=== What is required ===
Your output should be the lines below from the one holding "Table 6. The" through the one holding "Table 1 Requirements of AUFS and", transcribed exactly, with no pictures.

=== Records for the exercise ===

________________

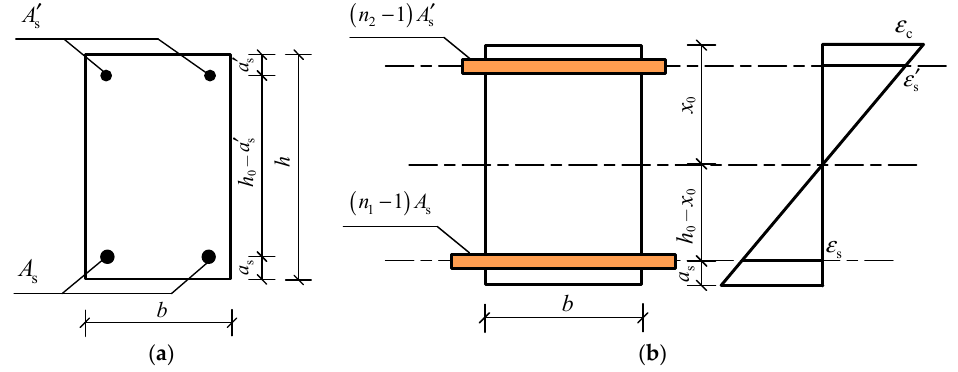
Figure 3. Transformed cross-section before concrete cracking. ( a ) Original cross-section; ( b ) transformed cross-section.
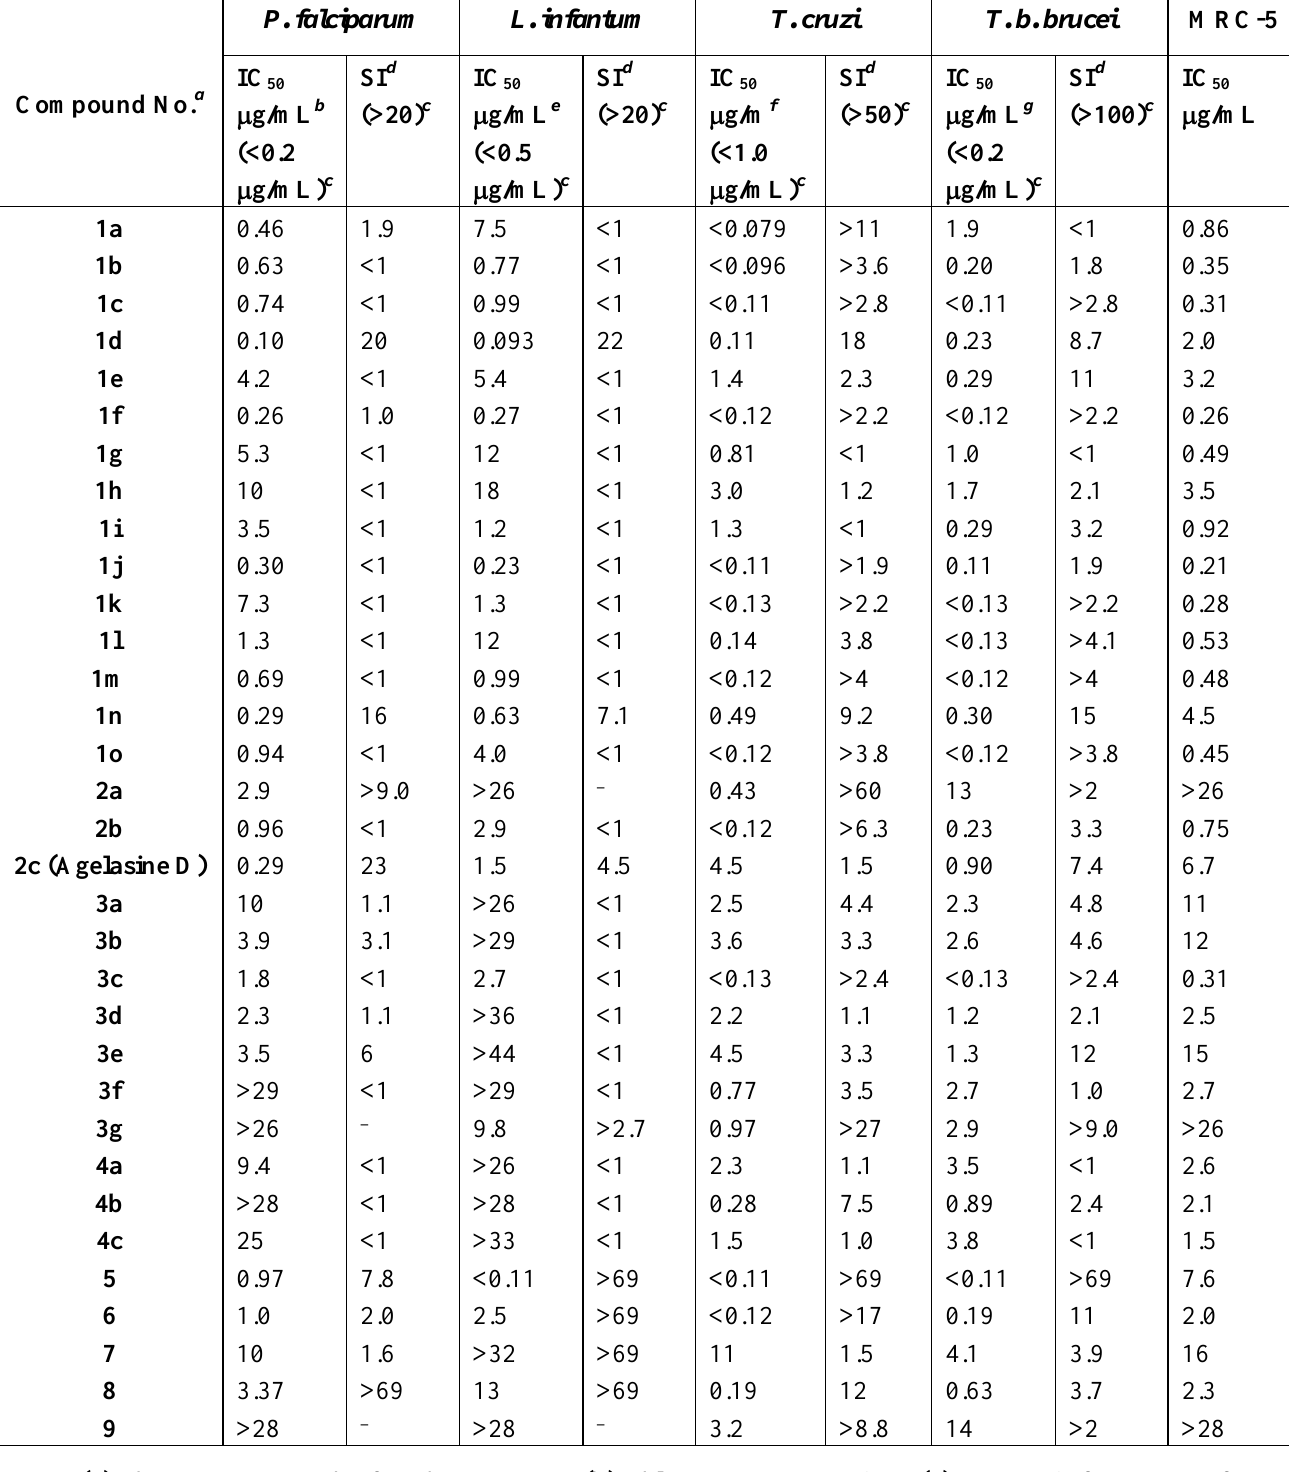
Table 1. Activity of compounds 1 – 9 against P. falciparum, L. infantum, T. cruzi and T. b. brucei , as well as MRC-5 fibroblast cells.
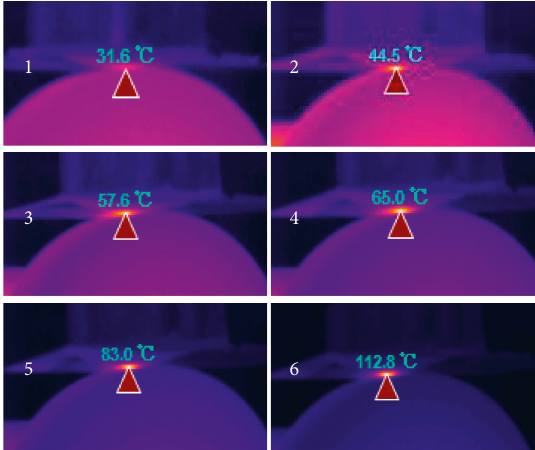
Figure 2: The temperature distribution at different speeds.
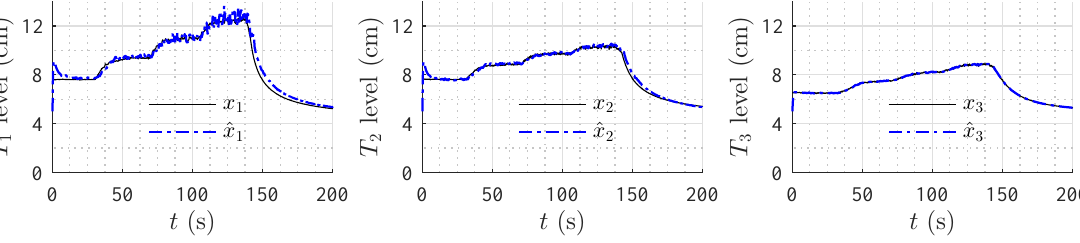
Figure 11. HGO experimental results: rectangular weir at T 2 and linear weir at T 3 , k = [ 1.2,0.5,0.1 ] T .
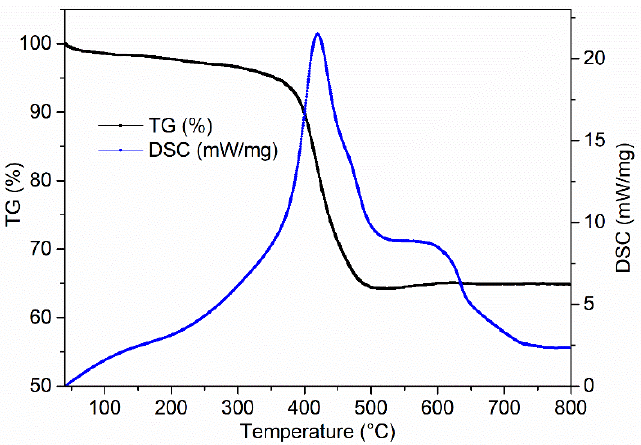
Figure 7. TG–DSC curve of CF/SrTiO 3 /CdS.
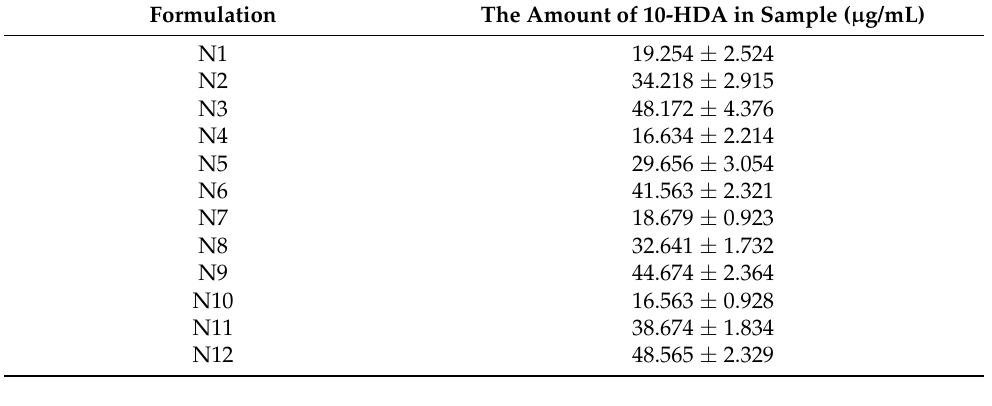
Table 6. The amount of 10-HDA in all formulations determined by HPLC. Data represent the mean standard deviation (SD), n = 3.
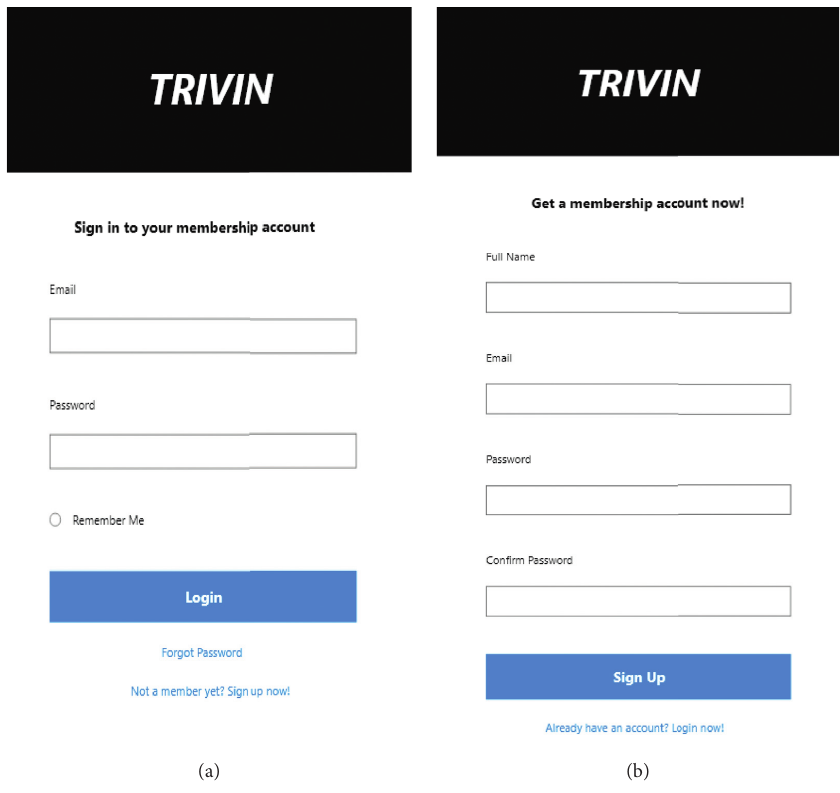
Figure 3: (a) Login page user interface and (b) register page user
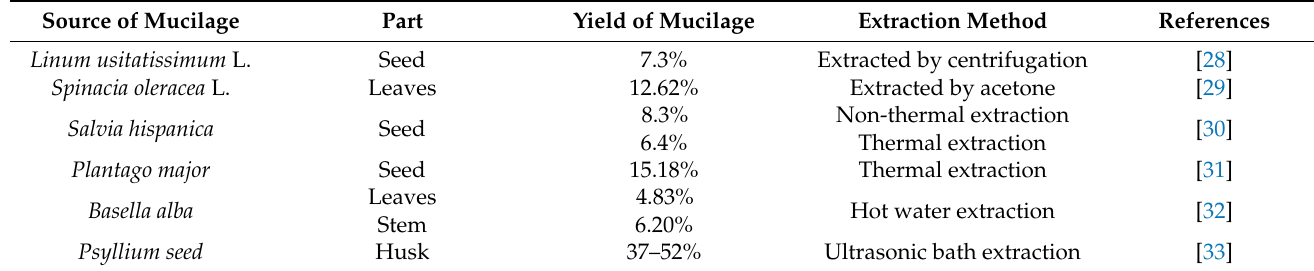
Table 1. Origin of mucilage in different parts of a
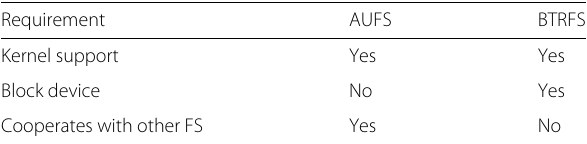
Table 1 Requirements of AUFS and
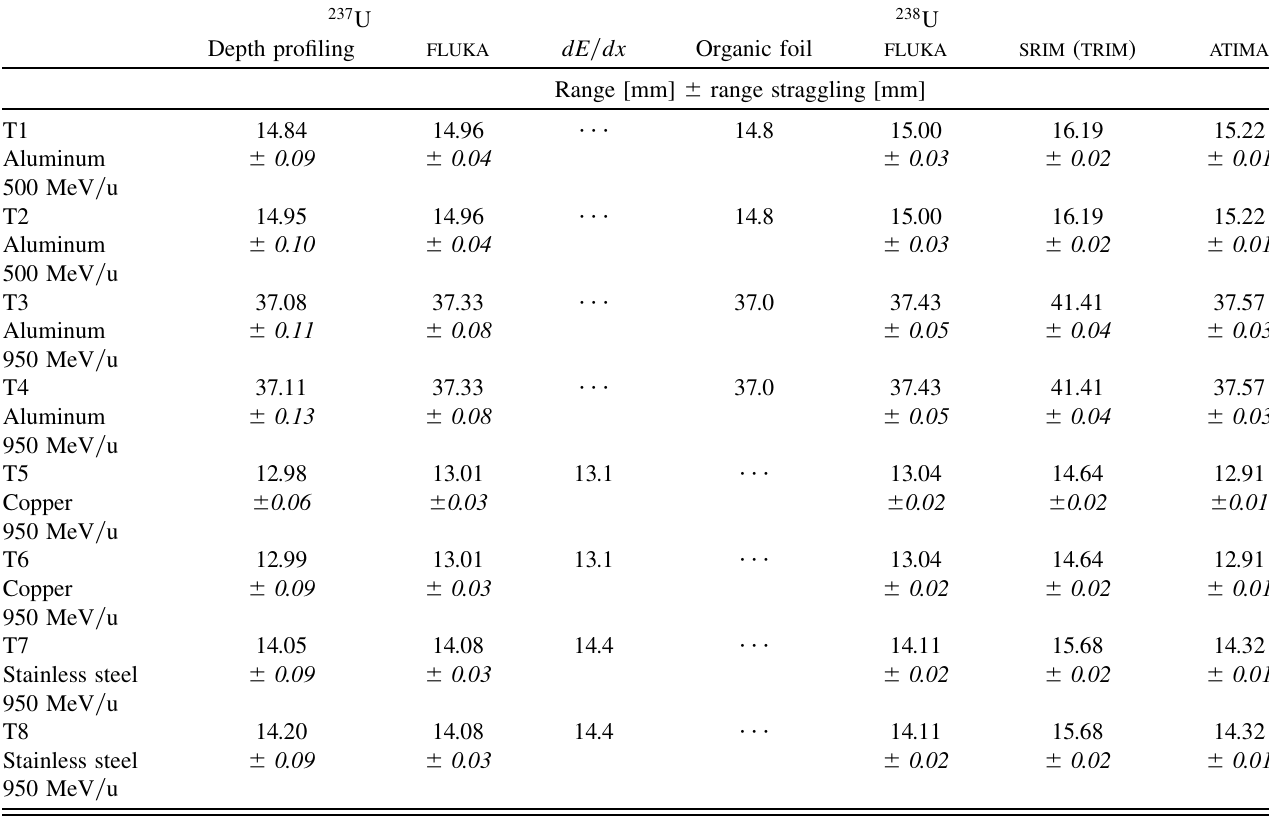
TABLE V. Range and range straggling of the 237 U fragments and the 238 U primary ions in aluminum, copper, and stainless-steel targets measured experimentally and calculated using computer codes. The energy of the primary beam presented in the table is the synchrotron nominal energy. Energy losses of the primary beam in vacuum window, air drift space, and SEETRAM are taken into account. In case of the FLUKA simulations and depth-profiling experiments, the range and the range straggling are calculated according to Eqs. (8) and (9), respectively. This range straggling does not take into account the uncertainties of the input quantities and must not be interpreted as the uncertainties of the presented data. The beam momentum spread in FLUKA simulations was 5 (cid:1) 10 (cid:2) 4 ( 1 (cid:3)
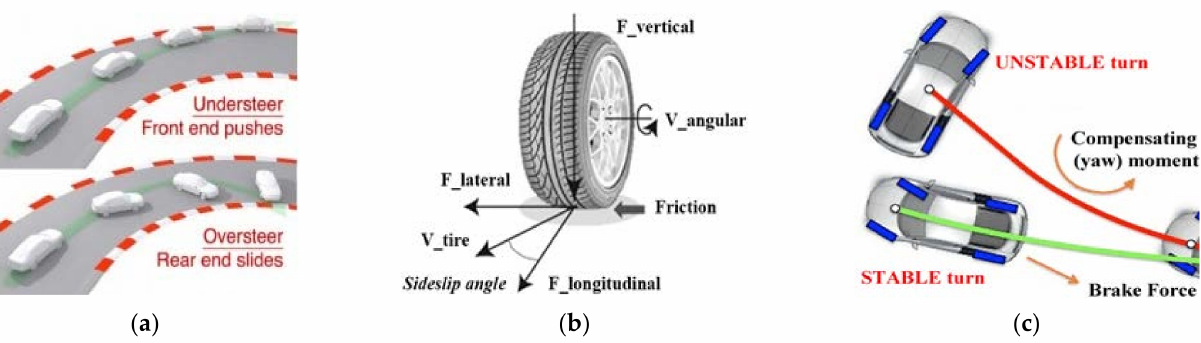
Figure 13. Summary of theoretical underpinnings for each GBL intervention: ( a ) impacts of oversteer versus understeer [50]; ( b ) primary tire parameters associated with vehicle sideslip [51]; ( c ) stable (green) versus unstable (red) braking trajectory scenarios, resulting from the yaw moment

________________

=== Result ===
Table 6. The amount of 10-HDA in all formulations determined by HPLC. Data represent the mean standard deviation (SD), n = 3.
Figure 3: (a) Login page user interface and (b) register page user
Table 1. Origin of mucilage in different parts of a
Table 1 Requirements of AUFS and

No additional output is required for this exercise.